* [DIRECTIVE] Below are several records. Retype exactly those lines running from the one with "ほとんどのケースでは、初の単独仕入れ時は私" through the one with "本，逐步取消社交距离措施、取消集中检疫，以及取消隔离", end lines included, and no others.

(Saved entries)
______
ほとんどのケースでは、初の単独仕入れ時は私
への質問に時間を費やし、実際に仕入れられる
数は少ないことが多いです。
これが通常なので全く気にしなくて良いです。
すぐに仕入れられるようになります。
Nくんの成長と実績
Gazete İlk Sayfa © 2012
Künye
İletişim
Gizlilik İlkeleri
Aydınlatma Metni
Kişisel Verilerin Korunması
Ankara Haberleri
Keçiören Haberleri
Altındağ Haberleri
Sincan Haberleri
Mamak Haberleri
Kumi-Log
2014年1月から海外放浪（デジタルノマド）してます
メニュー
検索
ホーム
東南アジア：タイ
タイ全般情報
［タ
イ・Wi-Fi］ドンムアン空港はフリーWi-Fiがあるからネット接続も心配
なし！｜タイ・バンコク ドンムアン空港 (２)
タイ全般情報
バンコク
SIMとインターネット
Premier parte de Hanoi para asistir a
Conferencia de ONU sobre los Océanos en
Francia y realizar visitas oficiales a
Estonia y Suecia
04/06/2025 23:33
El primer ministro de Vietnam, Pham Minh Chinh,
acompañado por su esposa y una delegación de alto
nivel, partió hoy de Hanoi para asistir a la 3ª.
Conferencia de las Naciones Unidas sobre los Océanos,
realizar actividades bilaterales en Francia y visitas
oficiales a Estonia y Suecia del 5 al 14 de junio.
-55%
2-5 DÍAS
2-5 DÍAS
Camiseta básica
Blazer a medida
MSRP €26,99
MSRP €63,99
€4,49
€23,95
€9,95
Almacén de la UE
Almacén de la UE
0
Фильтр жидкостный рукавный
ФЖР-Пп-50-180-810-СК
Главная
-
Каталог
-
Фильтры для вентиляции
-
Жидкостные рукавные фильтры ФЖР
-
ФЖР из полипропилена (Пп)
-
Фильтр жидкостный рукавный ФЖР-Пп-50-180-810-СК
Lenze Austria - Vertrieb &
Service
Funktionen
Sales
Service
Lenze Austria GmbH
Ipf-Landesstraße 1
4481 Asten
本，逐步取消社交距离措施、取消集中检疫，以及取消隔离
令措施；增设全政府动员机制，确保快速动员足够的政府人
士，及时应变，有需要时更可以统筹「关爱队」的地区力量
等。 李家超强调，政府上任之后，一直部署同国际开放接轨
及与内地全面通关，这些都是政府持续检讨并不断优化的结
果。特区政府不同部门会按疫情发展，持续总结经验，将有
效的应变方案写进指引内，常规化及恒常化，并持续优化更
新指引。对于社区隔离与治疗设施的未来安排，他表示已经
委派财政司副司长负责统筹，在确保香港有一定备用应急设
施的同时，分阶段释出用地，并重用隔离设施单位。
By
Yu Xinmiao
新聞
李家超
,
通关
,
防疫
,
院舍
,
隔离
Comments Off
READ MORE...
______
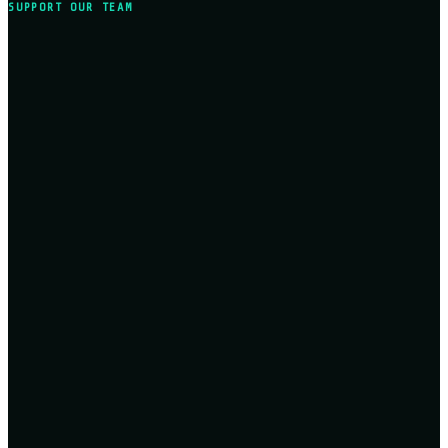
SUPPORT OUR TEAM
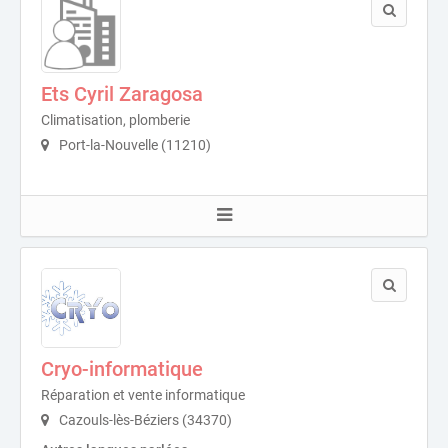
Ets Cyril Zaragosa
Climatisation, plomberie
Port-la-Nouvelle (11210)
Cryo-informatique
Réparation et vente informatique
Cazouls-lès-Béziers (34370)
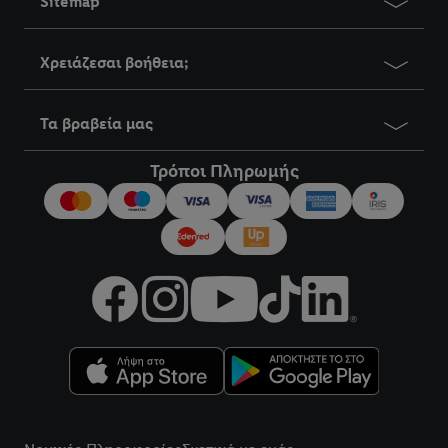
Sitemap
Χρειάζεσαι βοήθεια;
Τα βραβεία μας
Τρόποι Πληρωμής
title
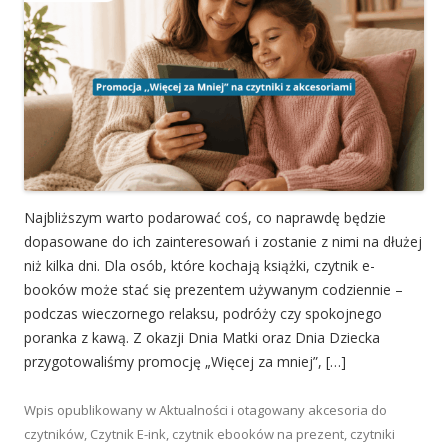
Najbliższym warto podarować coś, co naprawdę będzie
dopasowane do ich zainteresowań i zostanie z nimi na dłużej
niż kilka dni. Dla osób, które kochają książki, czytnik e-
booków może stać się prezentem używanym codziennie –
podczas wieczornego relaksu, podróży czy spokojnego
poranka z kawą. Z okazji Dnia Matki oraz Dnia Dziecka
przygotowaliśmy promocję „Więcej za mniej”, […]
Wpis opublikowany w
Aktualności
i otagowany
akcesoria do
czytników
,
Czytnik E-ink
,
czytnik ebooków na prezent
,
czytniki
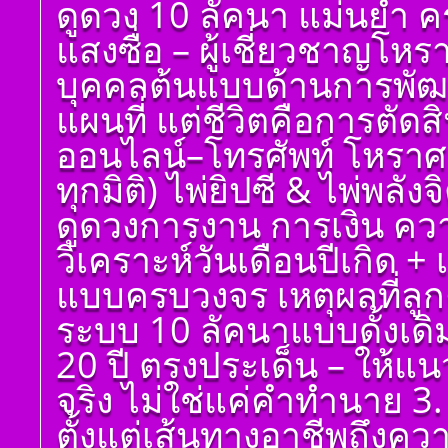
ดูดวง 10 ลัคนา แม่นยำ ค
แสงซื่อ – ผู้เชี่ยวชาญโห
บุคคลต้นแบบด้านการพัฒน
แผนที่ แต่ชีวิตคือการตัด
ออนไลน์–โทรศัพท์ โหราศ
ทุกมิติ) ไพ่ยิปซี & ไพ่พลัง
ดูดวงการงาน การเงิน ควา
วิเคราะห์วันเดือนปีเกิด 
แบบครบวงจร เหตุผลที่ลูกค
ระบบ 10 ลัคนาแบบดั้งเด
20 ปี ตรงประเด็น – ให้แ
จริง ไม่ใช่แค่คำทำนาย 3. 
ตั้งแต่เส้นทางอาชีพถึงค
______
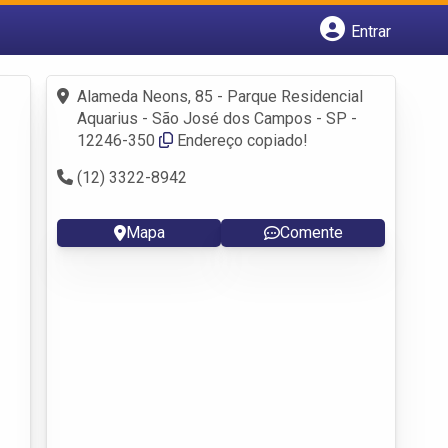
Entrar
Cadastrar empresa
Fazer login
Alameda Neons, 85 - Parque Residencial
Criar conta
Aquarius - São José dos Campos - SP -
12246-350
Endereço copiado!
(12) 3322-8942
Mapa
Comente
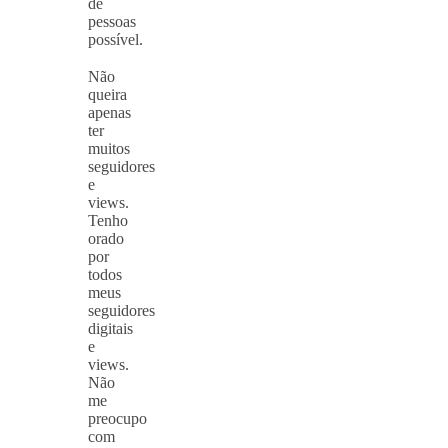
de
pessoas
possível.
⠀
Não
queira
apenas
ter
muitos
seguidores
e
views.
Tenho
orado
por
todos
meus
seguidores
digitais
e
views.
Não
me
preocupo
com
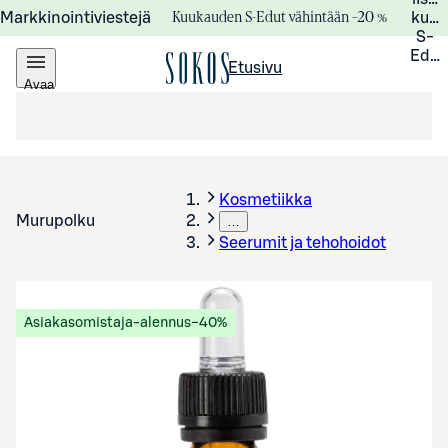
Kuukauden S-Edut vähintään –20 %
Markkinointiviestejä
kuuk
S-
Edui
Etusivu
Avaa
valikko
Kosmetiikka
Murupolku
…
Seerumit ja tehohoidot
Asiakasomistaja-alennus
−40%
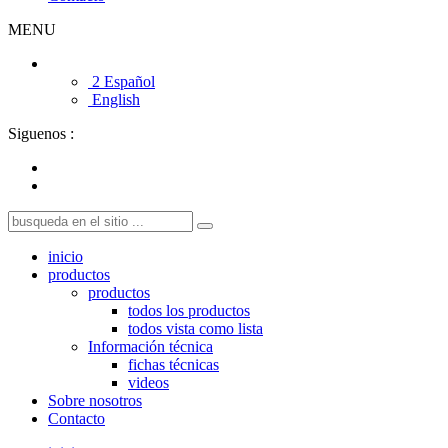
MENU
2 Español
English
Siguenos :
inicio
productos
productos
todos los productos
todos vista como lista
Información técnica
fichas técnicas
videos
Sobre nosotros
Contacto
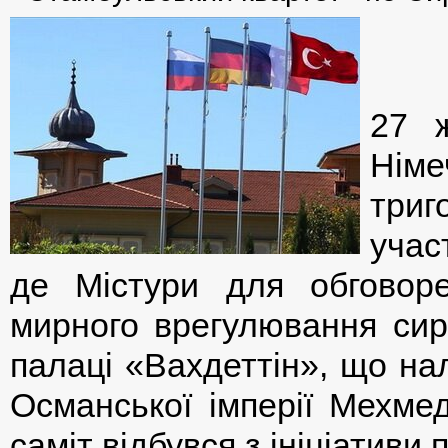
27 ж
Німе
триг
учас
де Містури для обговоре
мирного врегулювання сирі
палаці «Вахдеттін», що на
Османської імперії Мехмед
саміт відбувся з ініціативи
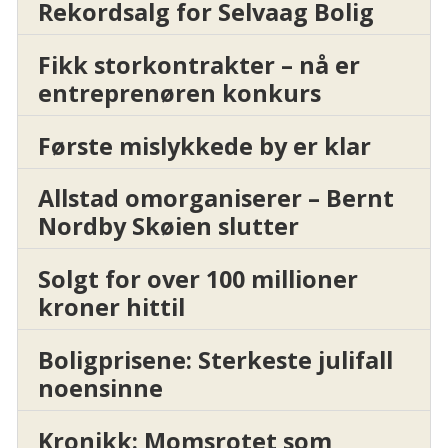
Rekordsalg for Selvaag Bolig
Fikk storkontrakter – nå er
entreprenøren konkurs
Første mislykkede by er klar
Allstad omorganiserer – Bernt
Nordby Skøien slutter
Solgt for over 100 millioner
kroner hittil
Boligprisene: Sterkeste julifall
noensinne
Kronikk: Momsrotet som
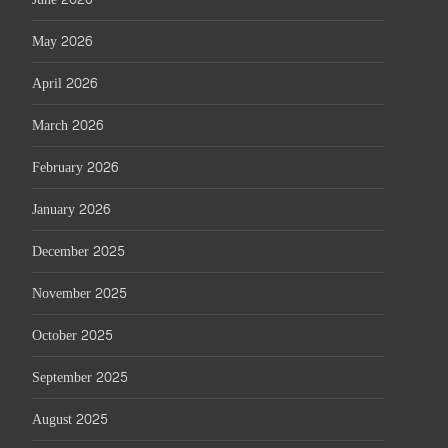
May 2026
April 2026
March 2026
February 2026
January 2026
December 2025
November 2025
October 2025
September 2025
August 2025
______
* [EXPECTED OUTPUT]
ほとんどのケースでは、初の単独仕入れ時は私
への質問に時間を費やし、実際に仕入れられる
数は少ないことが多いです。
これが通常なので全く気にしなくて良いです。
すぐに仕入れられるようになります。
Nくんの成長と実績
Gazete İlk Sayfa © 2012
Künye
İletişim
Gizlilik İlkeleri
Aydınlatma Metni
Kişisel Verilerin Korunması
Ankara Haberleri
Keçiören Haberleri
Altındağ Haberleri
Sincan Haberleri
Mamak Haberleri
Kumi-Log
2014年1月から海外放浪（デジタルノマド）してます
メニュー
検索
ホーム
東南アジア：タイ
タイ全般情報
［タ
イ・Wi-Fi］ドンムアン空港はフリーWi-Fiがあるからネット接続も心配
なし！｜タイ・バンコク ドンムアン空港 (２)
タイ全般情報
バンコク
SIMとインターネット
Premier parte de Hanoi para asistir a
Conferencia de ONU sobre los Océanos en
Francia y realizar visitas oficiales a
Estonia y Suecia
04/06/2025 23:33
El primer ministro de Vietnam, Pham Minh Chinh,
acompañado por su esposa y una delegación de alto
nivel, partió hoy de Hanoi para asistir a la 3ª.
Conferencia de las Naciones Unidas sobre los Océanos,
realizar actividades bilaterales en Francia y visitas
oficiales a Estonia y Suecia del 5 al 14 de junio.
-55%
2-5 DÍAS
2-5 DÍAS
Camiseta básica
Blazer a medida
MSRP €26,99
MSRP €63,99
€4,49
€23,95
€9,95
Almacén de la UE
Almacén de la UE
0
Фильтр жидкостный рукавный
ФЖР-Пп-50-180-810-СК
Главная
-
Каталог
-
Фильтры для вентиляции
-
Жидкостные рукавные фильтры ФЖР
-
ФЖР из полипропилена (Пп)
-
Фильтр жидкостный рукавный ФЖР-Пп-50-180-810-СК
Lenze Austria - Vertrieb &
Service
Funktionen
Sales
Service
Lenze Austria GmbH
Ipf-Landesstraße 1
4481 Asten
本，逐步取消社交距离措施、取消集中检疫，以及取消隔离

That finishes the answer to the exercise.